Jürgen von der Lippe

von Oliver Domzalski

 

 

 

 

 

kurz & bündig Verlag | Frankfurt a. M. | Basel

Zum Buch

Jürgen von der Lippe. Komiker. Klugscheißer. Koch.

Jürgen von der Lippe ist ein Multitalent: Erfolgreiche TV-Shows wie »Donnerlippchen« und »Geld oder Liebe«, zahlreiche Bühnenprogramme, mehrere Bestseller. Seine einmalige Mischung aus gebildetem Humor und Ausflügen unter die Gürtellinie begeistert seit vielen Jahrzehnten junge und alte Fans. Dieses Buch erzählt von seinen Freunden und Feinden, von der Kirche und der Karriere, von geklauten Gags und Hawaiihemden – und vielem mehr. Das irre Leben eines liebenswerten Typs.

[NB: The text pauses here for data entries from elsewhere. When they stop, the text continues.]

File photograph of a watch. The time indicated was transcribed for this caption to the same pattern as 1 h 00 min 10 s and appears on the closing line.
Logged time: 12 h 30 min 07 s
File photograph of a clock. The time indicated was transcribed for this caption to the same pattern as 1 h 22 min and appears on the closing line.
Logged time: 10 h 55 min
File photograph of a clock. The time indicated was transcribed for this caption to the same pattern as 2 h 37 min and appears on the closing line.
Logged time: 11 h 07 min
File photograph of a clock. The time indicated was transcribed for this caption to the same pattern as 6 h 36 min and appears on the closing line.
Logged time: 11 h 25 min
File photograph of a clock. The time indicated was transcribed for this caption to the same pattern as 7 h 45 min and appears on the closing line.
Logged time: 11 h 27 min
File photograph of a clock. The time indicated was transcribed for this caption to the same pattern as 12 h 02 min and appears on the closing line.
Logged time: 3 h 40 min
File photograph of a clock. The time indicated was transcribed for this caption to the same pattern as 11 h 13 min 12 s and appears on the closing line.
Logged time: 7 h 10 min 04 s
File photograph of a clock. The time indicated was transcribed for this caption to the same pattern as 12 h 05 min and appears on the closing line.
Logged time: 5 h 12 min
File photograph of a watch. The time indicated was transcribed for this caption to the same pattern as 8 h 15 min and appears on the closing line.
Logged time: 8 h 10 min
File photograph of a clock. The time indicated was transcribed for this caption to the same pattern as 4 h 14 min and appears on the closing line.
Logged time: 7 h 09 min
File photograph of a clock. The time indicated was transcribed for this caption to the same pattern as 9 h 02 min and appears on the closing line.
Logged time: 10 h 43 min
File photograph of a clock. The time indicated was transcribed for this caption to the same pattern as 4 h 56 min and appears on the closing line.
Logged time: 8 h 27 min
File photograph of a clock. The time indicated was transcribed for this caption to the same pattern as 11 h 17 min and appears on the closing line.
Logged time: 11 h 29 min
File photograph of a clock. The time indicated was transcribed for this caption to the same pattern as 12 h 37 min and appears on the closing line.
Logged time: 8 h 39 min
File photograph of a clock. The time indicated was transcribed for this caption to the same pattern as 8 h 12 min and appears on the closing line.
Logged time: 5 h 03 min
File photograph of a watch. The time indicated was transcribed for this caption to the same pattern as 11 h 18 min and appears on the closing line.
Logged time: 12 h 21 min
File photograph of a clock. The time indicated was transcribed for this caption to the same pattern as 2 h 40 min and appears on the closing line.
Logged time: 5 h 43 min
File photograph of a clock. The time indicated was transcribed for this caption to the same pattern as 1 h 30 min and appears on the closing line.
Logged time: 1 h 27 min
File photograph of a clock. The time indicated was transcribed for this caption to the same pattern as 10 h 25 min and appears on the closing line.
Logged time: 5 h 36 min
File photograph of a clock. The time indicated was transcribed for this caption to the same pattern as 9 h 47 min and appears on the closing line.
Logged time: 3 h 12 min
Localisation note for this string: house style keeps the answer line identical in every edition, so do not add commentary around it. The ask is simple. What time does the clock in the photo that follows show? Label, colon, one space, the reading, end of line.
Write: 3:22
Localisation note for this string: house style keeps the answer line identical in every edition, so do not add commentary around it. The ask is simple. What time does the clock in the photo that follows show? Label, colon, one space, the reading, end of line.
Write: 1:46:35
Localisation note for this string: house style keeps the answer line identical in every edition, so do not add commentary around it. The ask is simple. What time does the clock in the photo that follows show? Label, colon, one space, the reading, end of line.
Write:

»Jürgen von der Lippe ist einer der größten Komiker dieses Landes – wenn nicht der größte.«

(Carolin Kebekus)

Zum Autor: Oliver Domzalski

Oliver Domzalski, geboren 1960 in Berlin, war Jürgen von der Lippes Lektor im Eichborn-Verlag – und einmal auch sein Joker bei »Wer wird Millionär?«. Der promovierte Historiker lebt als freier Autor und Lektor in Hamburg.

»Um ernst zu sein genügt Dummheit, während zur Heiterkeit ein großer Verstand unerlässlich ist.«

(William Shakespeare)

 

Prolog

Vor vielen Monaten bekam ich einen Anruf: Jürgen, es geht um den Comedypreis. Ich sagte: O. K., soll ich wieder eine Laudatio halten, wo ihr hinterher alles rausschneidet bis auf den Namen des Preisträgers? Ihr könnt mich mal am …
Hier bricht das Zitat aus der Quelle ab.